Trade requirements to be accepted for SOCIMI:
• Shares in a SOCIMI must be admitted to trading in a regulated market.
• The minimum share capital of a SOCIMI company is €5 million.
• There can be only one class of shares and they must be nominative.
• The company must include "SOCIMI, S.A." or ' Sociedad Cotizada de Inversión en el Mercado Inmobiliario, Sociedad Anónima', in its company name.
Payment of dividends:
• SOCIMIs are obliged to distribute and pay dividends to their shareholders.
TAXATION OF SOCIMI
- Corporate Income Tax rate of 0% with certain exceptions.
- Negative taxable bases compensation does not apply to SOCIMIs.
- Special Levy on dividends: the SOCIMI is subject to a special levy of 19% on dividends distributed to Qualified Shareholders (those whose interest in the entity's share capital is equal to, or greater than 5%), when such dividends are exempted or are taxed at a rate lower than 10% (provided that the shareholder who collects the dividend is not an entity to which the SOCIMI Law applies) with certain exceptions.
TAXATION OF SHAREHOLDERS
1. Dividends distributed charged to profits or reserves are treated as follows, when the recipient is a payer of:
- Corporate Tax and Non-Resident Tax with Permanent Establishment: The deduction for avoiding double taxation (article 21 of the Corporate Income Tax Law) does not apply.

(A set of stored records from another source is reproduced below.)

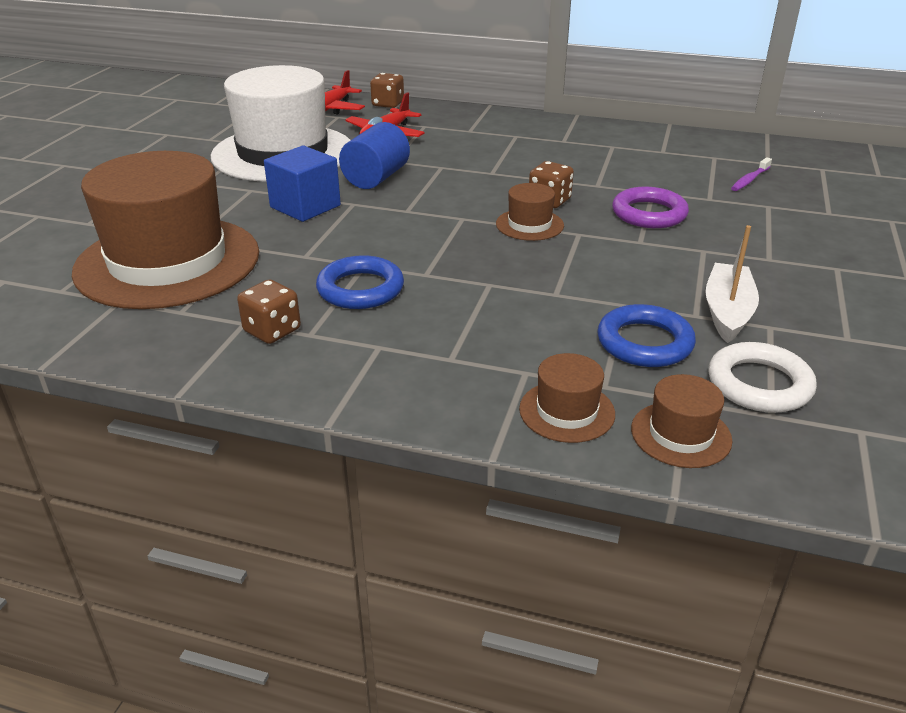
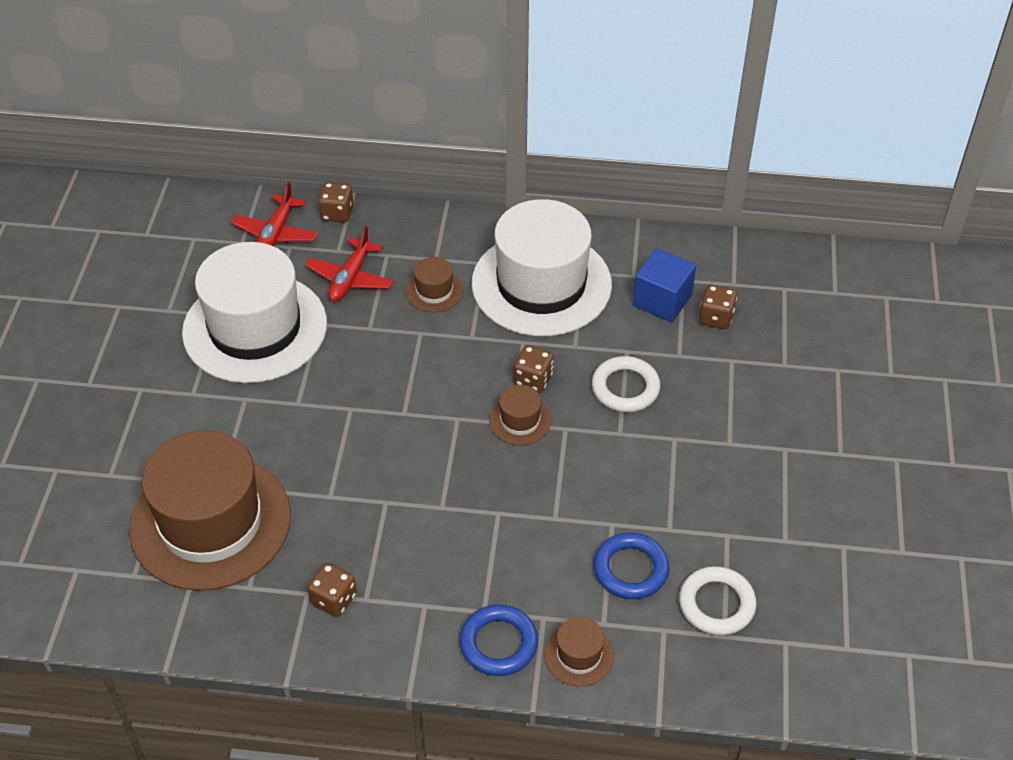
camera: 10 degrees left, 15 degrees up
(305, 206) = (306, 419): blue cube -> blue cube (662, 300)
(360, 289) = (391, 535): blue ring -> blue ring (498, 643)
(376, 178) = (361, 362): blue cylinder -> none
(569, 150) = (541, 284): none -> white hat
(649, 214) = (625, 388): purple ring -> white ring
(681, 434) = (661, 666): brown hat -> brown hat (434, 291)
(727, 312) = (694, 521): white boat -> none
(749, 180) = (716, 318): purple toothbrush -> brown dice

- Non-Resident Tax without Permanent Establishment: The dividends received are taxed unless the requirements provided in article 14 of the Non-Residents Personal Income Tax Law are met.
2. Capital Gains obtained in selling of the shares in companies which have opted for this regime are treated as follows, when the recipient is a payer of:
- Corporate Tax and Non-Resident Tax with Permanent Establishment: The deduction for avoiding double taxation (article 21 of the Corporate Income Tax Law) does not apply in most cases.
- Personal Income Tax: the capital gain or loss will be determined in accordance to the Personal Income Tax Law.
- Non-Resident Tax without Permanent Establishment: The exemption provided for in article 14 of the Non-Residents Personal Income Tax Law does not apply when the shareholder holds at least 5% of the share capital.
3. Any shareholder whose holding in the company's equity is equal to or more than 5% and who receives dividends or shares in profits for which it pays tax at a tax rate of at least 10%, will be obliged to notify this circumstance to the company within ten days of the day following the day when they are paid. In case this notice is not made, it would be understood that the above-mentioned requirement (10% taxation) is not met.